Cu+1.2Cr+3.4Si+5O≧0.80 (i)
t/d≧3.0 (ii)
However, each element symbol in the above formula (i) represents the content (% by mass) of each element contained in the titanium alloy, and if it is not contained, it is zero, and each symbol in the above formula (ii) is as follows. is defined as
t: plate thickness (mm)
d: average grain size (mm) The titanium alloy plate according to claim 1, having a plate thickness of 0.3 to 1.5 mm. 3. The titanium alloy plate according to claim 1 or 2, wherein the sum of boundary lengths of deformation twins existing per unit crystal grain in the metal structure is more than 0 mm and not more than 1.0 mm.

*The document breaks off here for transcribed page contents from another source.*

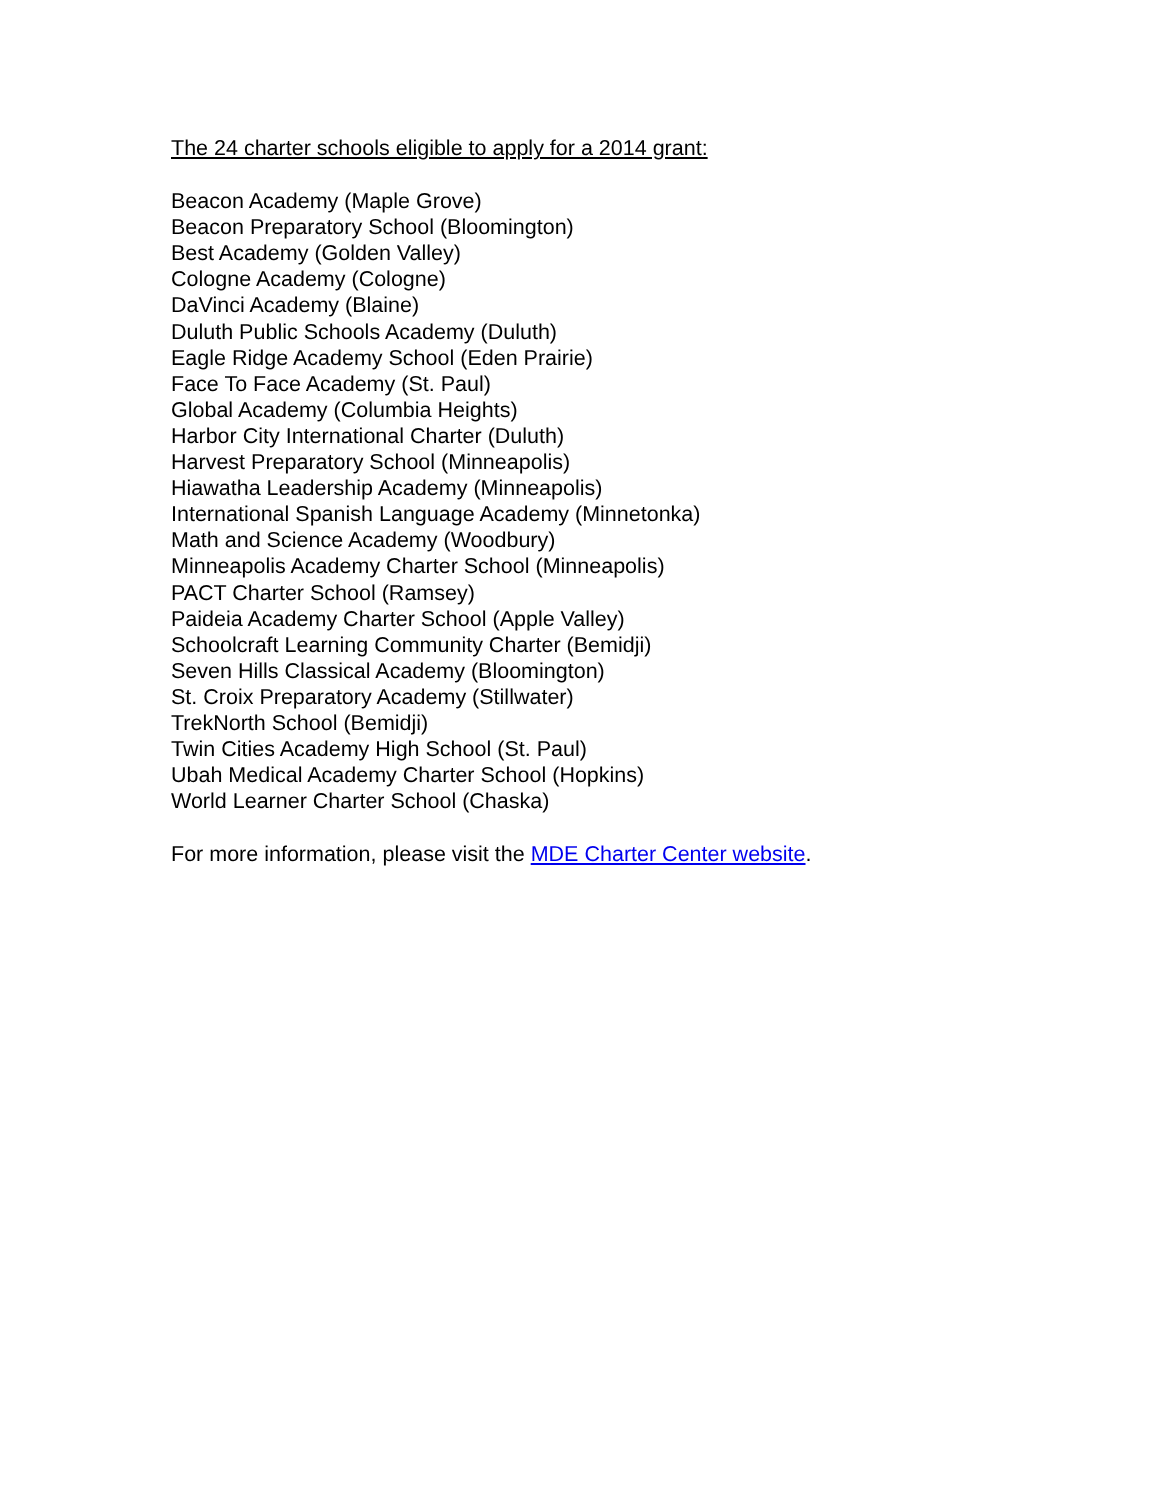The 24 charter schools eligible to apply for a 2014 grant:
Beacon Academy (Maple Grove)
Beacon Preparatory School (Bloomington)
Best Academy (Golden Valley)
Cologne Academy (Cologne)
DaVinci Academy (Blaine)
Duluth Public Schools Academy (Duluth)
Eagle Ridge Academy School (Eden Prairie)
Face To Face Academy (St. Paul)
Global Academy (Columbia Heights)
Harbor City International Charter (Duluth)
Harvest Preparatory School (Minneapolis)
Hiawatha Leadership Academy (Minneapolis)
International Spanish Language Academy (Minnetonka)
Math and Science Academy (Woodbury)
Minneapolis Academy Charter School (Minneapolis)
PACT Charter School (Ramsey)
Paideia Academy Charter School (Apple Valley)
Schoolcraft Learning Community Charter (Bemidji)
Seven Hills Classical Academy (Bloomington)
St. Croix Preparatory Academy (Stillwater)
TrekNorth School (Bemidji)
Twin Cities Academy High School (St. Paul)
Ubah Medical Academy Charter School (Hopkins)
World Learner Charter School (Chaska)
For more information, please visit the MDE Charter Center website.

A method for producing a titanium alloy plate according to claim 1 or 2,
A hot rolling step in which a titanium slab or titanium ingot having the chemical composition according to claim 1 is heated to a temperature range of 800 to 1100° C. and then rolled, and the rolling is completed in a temperature range of 700° C. or higher;
After the hot rolling step, a cooling step of quenching to a temperature range of 600 ° C. or less to form a hot rolled sheet;
A cold-rolling step of cold-rolling the hot-rolled sheet to obtain a cold-rolled sheet;
After the cold rolling step, the cold rolled sheet is finish annealed in a temperature range of 600 to 700 ° C. to obtain a cold rolled annealed sheet.
A method for manufacturing a titanium alloy plate. A method for producing a titanium alloy plate according to any one of claims 1 to 3,
After the annealing step, the step of pre-straining the cold-rolled annealed sheet at an elongation rate of less than 5.0%.
A method for producing a titanium alloy plate according to claim 4.